When I am a bit further out of this season I will write more about it and how God got me through it, but for now, just know that I needed to focus on what Philippians 4:8 says, “Finally, brothers and sisters, whatever is true, whatever is noble, whatever is right, whatever is pure, whatever is lovely, whatever is admirable—if anything is excellent or praiseworthy—think about such things”.
So when I saw this bracelet in the catalog, I just knew I needed (okay, wanted) it. I learned with the bracelet that “Trustworthy” had given me how effective a physical reminder around my wrist was to my mind!
Today in my Bible study time I was reading Lysa TerKeurst’s “Made to Crave” devotional. She said a few things about emotional emptiness that spoke to me.
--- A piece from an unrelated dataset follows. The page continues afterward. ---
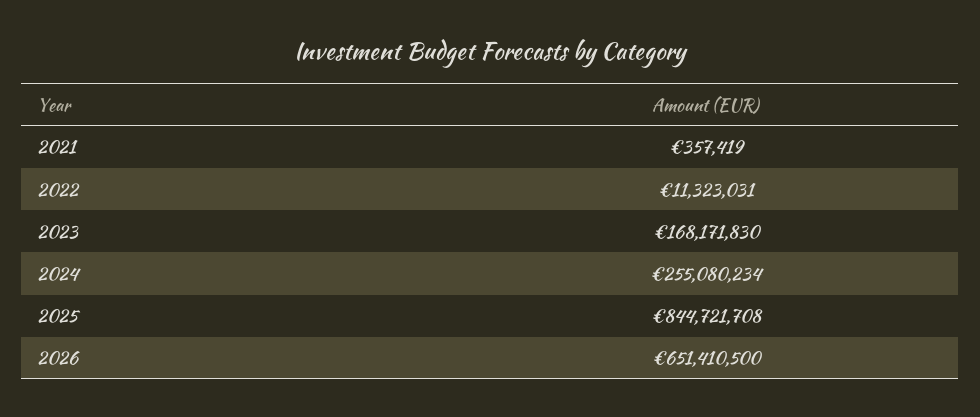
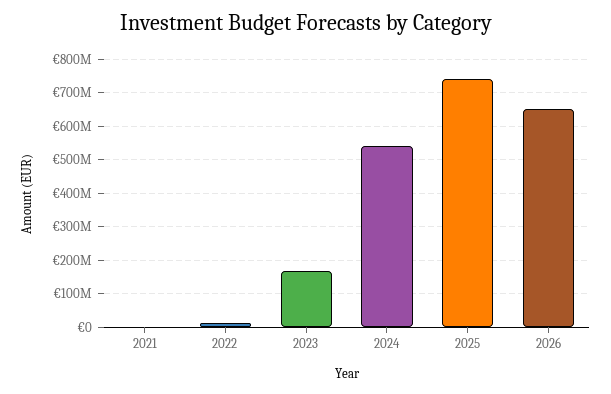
2024: 255080234 -> 540000000
2025: 844721708 -> 740000000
I would like to share with you what she said, how God used it in my life and how it all relates to two simple little bracelets.
“It’s so easy to park our minds in bad spots. To dwell and rehash and wish things were different. But to think on hard things keeps us in hard spots and only serves to deepen feelings of emotional emptiness…We have the choice to either let those past hurts continue to haunt and damage us or to allow forgiveness to pave the way for the new life and lasting changes we desire. I can’t change the things that have happened to me” or the mistakes I have made in the past, but now I can make the choice to “forgive”. Not just forgive others that have hurt me, but I have to forgive myself. She also says, “Yes, this (whatever it may be) is a circumstance of my life, but it doesn’t define who I am.”
I, Sheila, have things about myself that I just don’t like and Satan is quick to accuse me and tell me that the mistakes I have made or sins that I have committed make me a horrible person that God could never love or accept, but Lysa said she chooses to think in those moments when Satan accuses her, “’Yes, these mistakes are things I wish I could change, but they don’t define who I am’. Rather than dwelling on wounds that leave us feeling emotionally empty, we can learn to look for whatever is true, noble, right, pure lovely, admirable, excellent, and praiseworthy in life. When I park my mind and heart on thoughts that refresh me instead of the ones that depress me, I am filled. “
I needed to be reminded of that today and now I have an even greater story to testify of when I wear this bracelet. I am a mess, but God loves me just the way I am, mistakes and all. I am going to do my best to look at all that has happened in life and what is happening now and truly remind myself regularly that this stuff “does not define me. Only God can define me”, and He says I am beautiful. Each time I look at that bracelet I am reminded of the beauty that can come from the ashes of my life, if I will only offer God my open hand and allow Him to work.